### WHAT YOU NEED TO DO
A – Answer these questions using the passage on MIRI/MRS and future ground-based instruments.
(i) Which spectral resolution settings does HARMONI allow?
(ii) What spectral resolution does METIS provide at L/M band?
(iii) Which METIS band overlaps with the shortest wavelength of the MRS?
B – Continue the passage on MIRI/MRS and future ground-based instruments after its last sentence.

### TEXT PASSAGE
○ ○ ○
7.6 Complementarity with future ground-based projects

MIRI/MRS has the advantage of not being impacted by telluric lines in comparison to the data taken with ground-based instruments. Still, future ELT instruments are highly complementary to the MRS in providing higher spectral resolution and different wavelength coverage.

In the near-IR, HARMONI allows a range of spectral resolution settings (3000, 7000, 18 000). Houllé et al. (2021) simulated molecular mapping observations combined with a matched-filter approach, showing that planets with contrasts of up to 16 mag and separations of down to 75 mas can be detected at >5σ.

In the mid-IR, METIS provides high-resolution spectro-imaging (R~ 100 000) at L/M band, including a mode with extended instantaneous wavelength coverage (assisted by a coro-nagraph). Snellen et al. (2015) showed that an Earth-like planet orbiting αCen could be detected at a S/N of 5 with an instrument like METIS. We note that the METIS M band overlaps with the shortest wavelength of the MRS.

8 Conclusions

In the following, we summarize the main specific conclusions of our study.

  • As already showcased in Patapis et al. (2022), we confirm that the MIRI/MRS mode has the potential to enhance planet detection owing to the molecular mapping technique which performs cross-correlation with atmospheric models.
○ ○ ○
### DATASET EXCERPTS
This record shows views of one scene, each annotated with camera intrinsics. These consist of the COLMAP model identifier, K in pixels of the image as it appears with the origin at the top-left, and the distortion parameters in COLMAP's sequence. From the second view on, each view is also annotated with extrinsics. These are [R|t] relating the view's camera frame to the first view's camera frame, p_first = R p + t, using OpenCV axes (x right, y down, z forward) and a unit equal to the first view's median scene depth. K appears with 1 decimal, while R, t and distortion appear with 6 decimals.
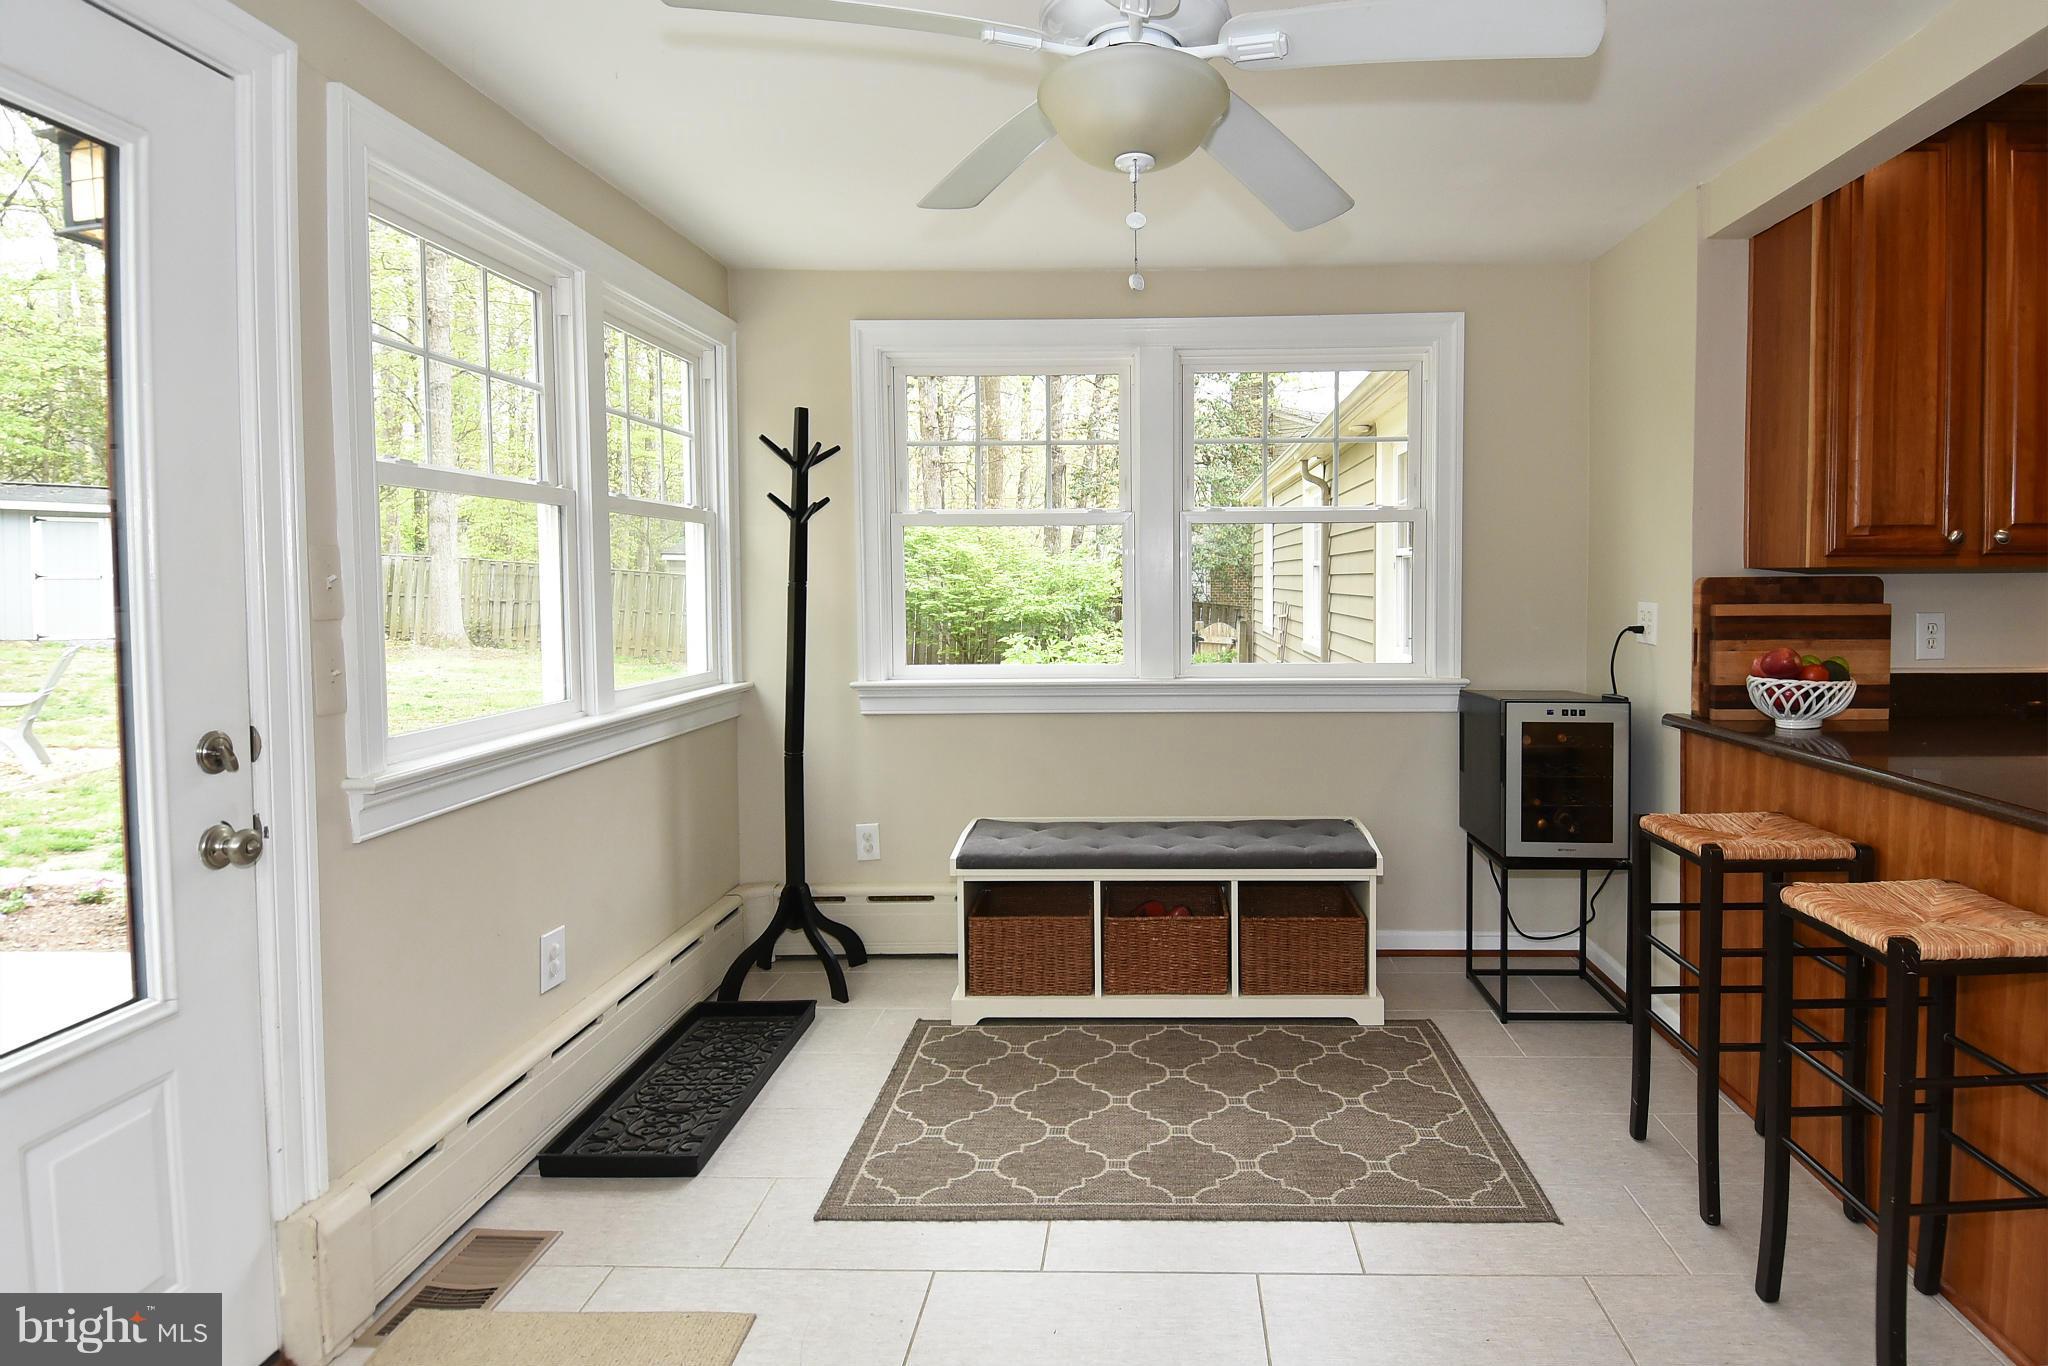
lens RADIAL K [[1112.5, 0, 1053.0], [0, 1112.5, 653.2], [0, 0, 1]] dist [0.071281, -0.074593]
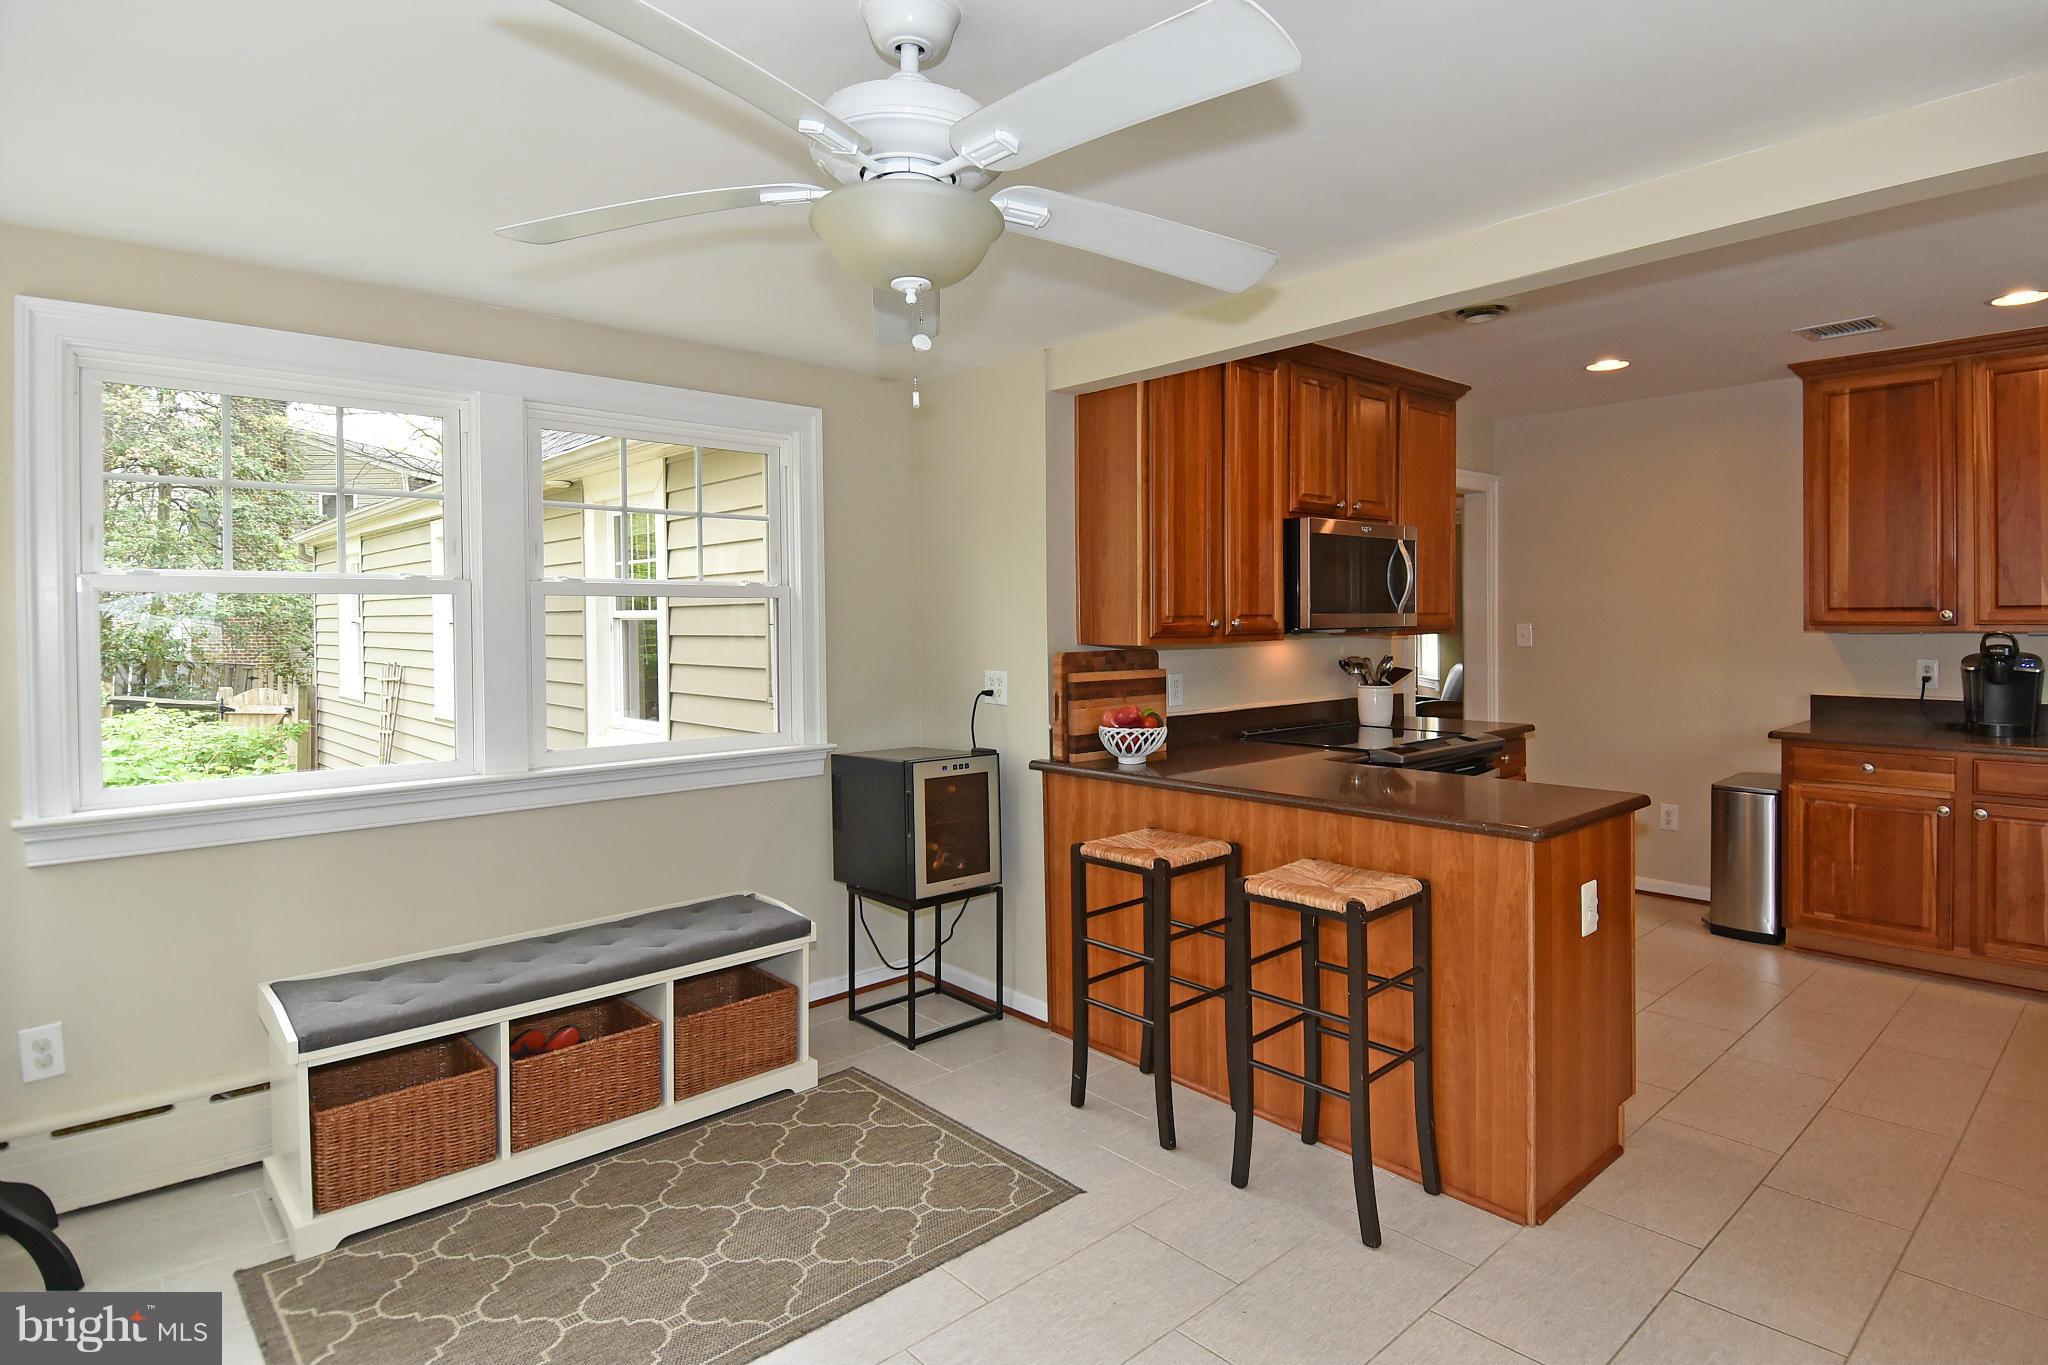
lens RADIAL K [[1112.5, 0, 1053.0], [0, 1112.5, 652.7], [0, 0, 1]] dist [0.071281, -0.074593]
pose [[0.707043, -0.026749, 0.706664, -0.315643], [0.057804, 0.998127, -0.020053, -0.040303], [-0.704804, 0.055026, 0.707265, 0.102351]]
○ ○ ○
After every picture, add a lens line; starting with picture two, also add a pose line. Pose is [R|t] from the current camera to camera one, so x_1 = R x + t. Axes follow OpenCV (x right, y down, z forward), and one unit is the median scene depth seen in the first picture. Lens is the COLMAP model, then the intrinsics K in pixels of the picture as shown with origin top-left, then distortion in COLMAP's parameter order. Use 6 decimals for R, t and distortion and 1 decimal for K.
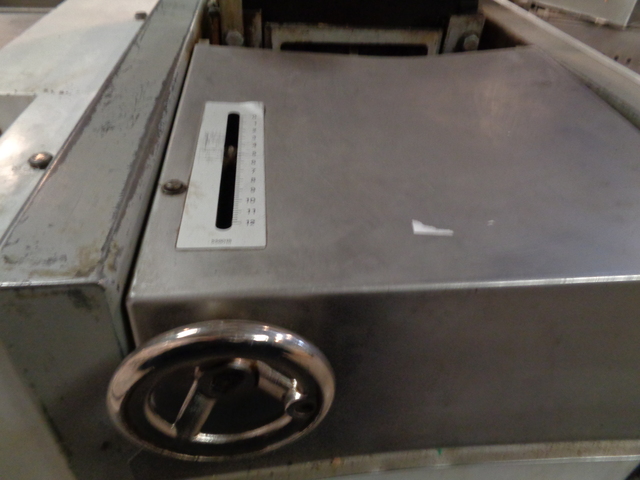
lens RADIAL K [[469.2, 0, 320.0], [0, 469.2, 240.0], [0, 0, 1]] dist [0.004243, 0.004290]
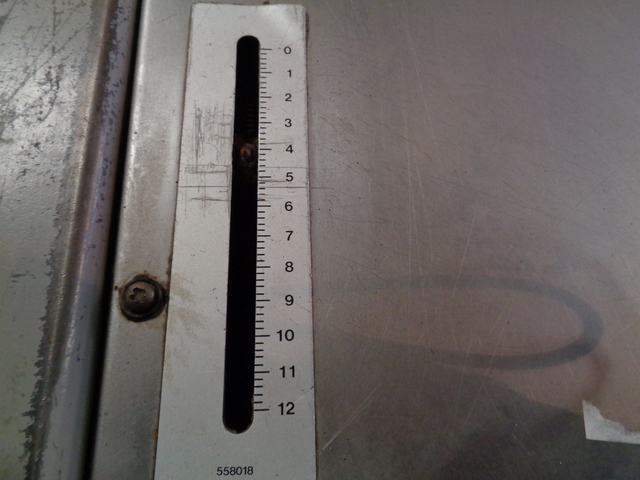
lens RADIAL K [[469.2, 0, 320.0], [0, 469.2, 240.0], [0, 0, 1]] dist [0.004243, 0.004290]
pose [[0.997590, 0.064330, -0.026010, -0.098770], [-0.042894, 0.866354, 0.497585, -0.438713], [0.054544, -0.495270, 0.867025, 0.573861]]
○ ○ ○
### EXPECTED OUTPUTS
A –
(i) 3000, 7000, and 18 000.
(ii) R~100 000.
(iii) The M band.

B –
  • To determine the significance of the detection, we propose a data-driven experimental method, which takes into account the size and the shape of the correlation pattern in order to avoid the impact of the autocorrelation that arises for molecules that have harmonics in their spectra. While satisfactory for a majority of cases, the S/N may be overestimated in particular situations: with a CO template, or either with a hot planet (T = 1000 K) around a cold star.

  • The correlation pattern differs from a PSF and scales with the wavelength at a high S/N but also depends on the strength of the correlation, the atmospheric template, and the noise level. Importantly, the maximum of the correlation pattern does not necessarily correspond to the real position of the planet (stronger effect at small angular separations). As a result, astrometry is unreliable with correlation maps.

  • From the parametric study, which samples a range of planetary temperatures and angular separations, we concluded that, while planets are detected as close as 0.5″, a good level of characterization requires more angularly separated objects, typically larger than 1″. The stellar spectral type has little impact on the performance, as opposed to the temperature of the planet. The highest S/N values are achieved for planet temperatures ranging between 750 and 1750 K, while lower performances are obtained for the coldest (Tp = 500 K) because of a lower absolute flux, and the warmest (Tp = 1000 K) planets because of a lower level of correlation due to fewer spectral features.

  • For planets typically colder than 1500 K, the following molecules are detectable: H2O, CO, NH3, CH4, HCN, PH3, and CO2. Some of these molecules have never been confirmed or even detected in the atmosphere of an exoplanet.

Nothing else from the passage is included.